Model Building Lifecycle

The data modeling process is essentially a path to try to make the conversion of data ⇒ information ⇒ knowledge ⇒ understanding. The onus for wisdom extraction lies with the user and in an industrial setting the final conversion is into units of dollars. Towards that end, there are fairly standard steps we should follow; these are shown in the graphic below.

It needs to be emphasized that the data modeling process is not a George Jetson process of pressing a button, kicking back and blindly accepting results. Rather, the human side needs to be intimately involved in the entire process both from understanding the context of the data, the modeling objectives, the strengths and weaknesses of the techniques used as well as providing a jaundiced eye at the developed models and their validity.

The human side is especially the focus of the most important step in the data modeling processing  — defining success. This is critical to determining how much effort should be expended and over what time frame as well the model accuracy requirements.

An understanding of how the model will be used provides guidance in terms of the technologies which should be used in the modeling process. We should also note that, surprisingly often, the process of methodically defining the problem can allow the desired goals to be achieved without the use of advanced modeling; a structured understanding of the targeted system, the issues and a back-of-the-envelope analysis may be sufficient.

With that caveat, note that data is at the center of the other steps in the modeling process and at some steps along the way we are shaping and redefining the data to be used in the model building. Also note that modeling is implicitly used at each step along the way  — either as a hypothesized model, a reference to identify driving variables or balancing the data, in the form of expectations on variable ranges and distributions or simply in guiding our strategy to condition the data or select the appropriate modeling technique.

Data exploration is used to get the zen of the data and to develop a first-level assessment of its quality, quantity and characteristics. We would want to look at summary statistics of the available variables, their ranges and dispersion, examine scatter matrix plots of the variables and the targeted response(s) to try to understand pairwise behaviors. We would also look for missing fields (variables) within records (data points) and try to understand their frequency and distribution. If possible, visualization techniques may be applied; however, this can be quite difficult in high-dimensional spaces with many input variables.

In conditioning the data, we are trying to assemble a functional data set upon which we can apply our modeling techniques. Towards that end, most modeling techniques (notably excluding symbolic regression) require re-scaling so that all variables and responses are in the same range. Re-scaling can be an issue if variables are coupled and that relationship is significant; however, symbolic regression is also the only technique which can naturally handle correlated variables.

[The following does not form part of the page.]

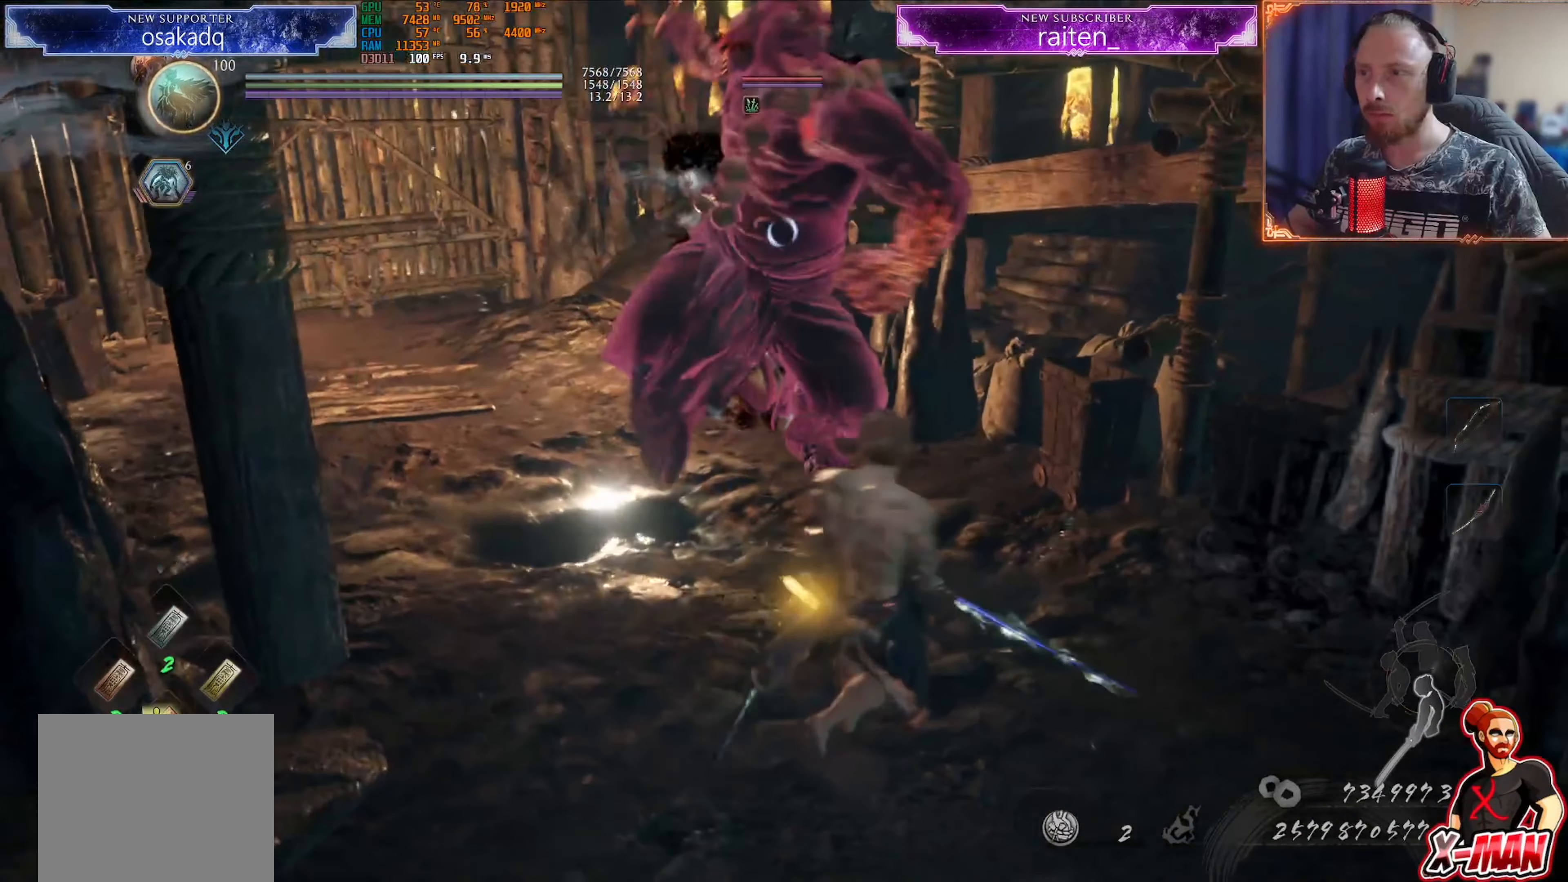
{"buttons": [], "left_stick": "up-right", "right_stick": "center", "events": [[83, "L1", "down"], [83, "left_stick", "down"], [133, "CROSS", "down"], [233, "CROSS", "up"], [250, "L1", "up"], [283, "left_stick", "up-right"], [317, "SQUARE", "down"], [400, "SQUARE", "up"]]}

We might also want to artificially introduce limit points to ensure that the developed models have the proper limit behaviors and don't have pathologies simply because the model development data didn't include those extrema. If there are missing records, we must either decide to remove them or impute them based upon some strategy. If the input includes ordinal information (e.g., the artificial leather quality is {poor, fair, good, very good or excellent}) we need to map from this classification information into a numerical representation so that we can build models. The net effect of this step is the data and response which will form the foundation of the developed models and that data must be complete and strictly numerical.

One of the traditional problems with empirical model building is the inclusion of spurious or correlated variables into the modeling process. Hence, variable selection is very important to develop a quality model. Symbolic regression can do this from nonlinear perspective as can iterating model building in stacked analytic nets. Symbolic regression is also attractive because it can identify variable combinations and transforms which can be used as metavariables which can improve the performance of other techniques. A standard linear technique to create independent variables is principle components analysis; this has the problem of interpretability of the synthesized variables as well as being limited to linear combinations of the variables. To some extent, linear model building can detect the presence of correlated variables by looking at the variance inflation factor of the developed models and iteratively pruning inappropriate inputs. Note that the variable selection process is implicitly model dependent since a developed model is used to judge which variables or combinations of variables should be used in the ongoing model development.

Success in data balancing also implicitly depends upon a model since there is a presumption that the proper variables have been selected. Intuitively, the data should be sampled more vigorously in areas of high curvature and less so in areas of linear behavior  — which also implies a model to connect the data points. This is done automatically by the support vector regression identification of support vectors. However, non-model-centric approaches can also be used which attempt to get a uniform coverage in either parameter space or the response behavior — for example, clustering techniques. Related to the data balancing is partitioning of the data into appropriate subsets for training, test and validation.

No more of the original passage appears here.